Beside the deep and silent waters of the James River in Virginia, undisturbed by any sound save the flight of birds and the rustle of leaves, stands all that is left of the first church building erected by Englishmen in America. A good part of the tower remains, the arched doorways being still intact, and it seems a pitiable misfortune that the honestly-laid bricks of the venerable building could not have come down to our day. But, as it is, this ancient square block of brick forms our one pre-eminent American ruin. Nothing could be a more solemn monument of the past than the lonely tower, surrounded by thick branches and underbrush and looking down upon the few crumbling gravestones still left at its base. Jamestown, long abandoned as a village, has now become an island, the action of the waters having at last denied it the remaining solace of connection with the mainland of the Old Dominion, of whose broad acres it was once the chief town and the seat of government—the forerunner of all that came to America at the hands of English settlers.
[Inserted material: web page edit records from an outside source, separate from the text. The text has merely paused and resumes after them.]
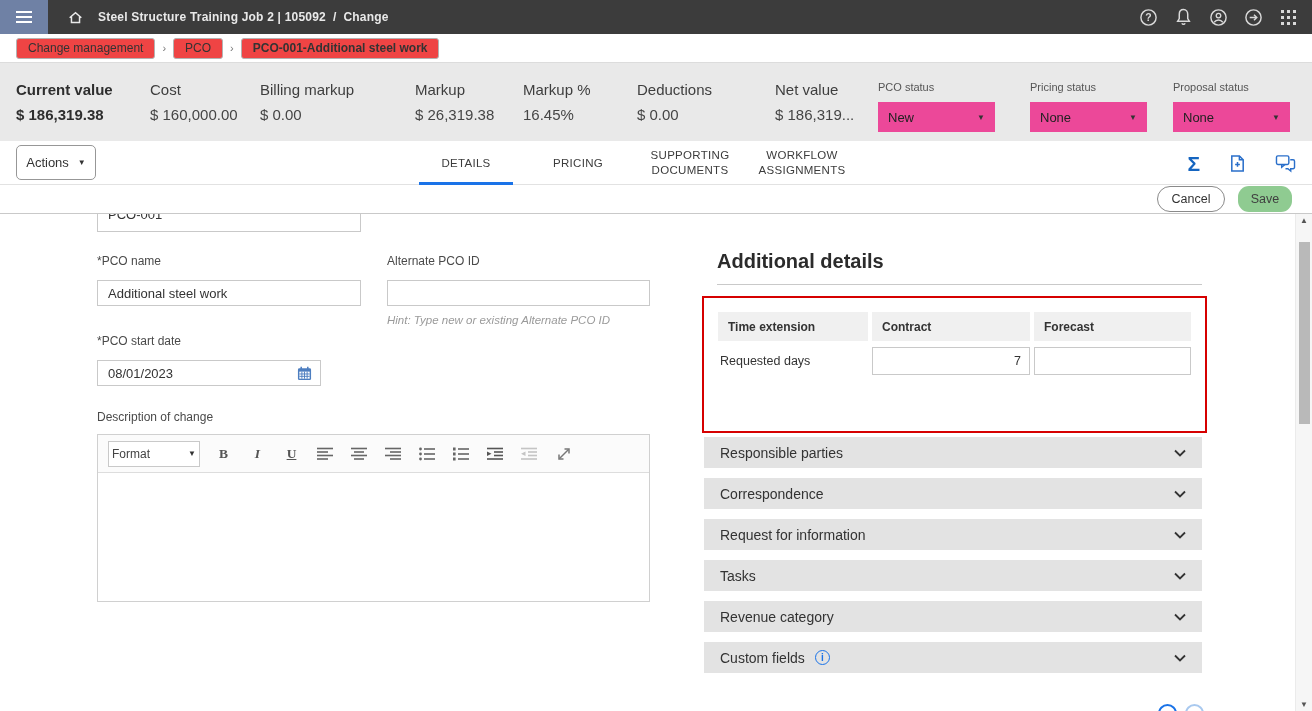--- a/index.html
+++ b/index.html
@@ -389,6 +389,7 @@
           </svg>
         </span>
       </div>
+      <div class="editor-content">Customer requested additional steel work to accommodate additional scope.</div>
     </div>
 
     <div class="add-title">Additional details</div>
In the slumberous old city of Williamsburg, three miles from Jamestown, stands the Bruton parish church, two hundred and two years old, and still the home of a parish of sixty communicants. Built of brick, with small-paned windows and wooden tower, its walls have listened to the eloquence of the learned presidents of the neighboring William and Mary College, and its floor has been honored by the stately tread of many a colonial governor, member of the legislature or Revolutionary patriot; for Williamsburg was the capital and centre of Virginia until the end of the eighteenth century, and shared whatever Virginia possessed of political or personal renown. Washington, of course, was more than once an attendant at Bruton Church, and so were Jefferson and Patrick Henry and an honorable host. In the church and in the chapel of William and Mary College—which the ambitious colonists used to think a little Westminster Abbey—was the religious home of a good share of what was stateliest or most honorable in the early colonial life of the South.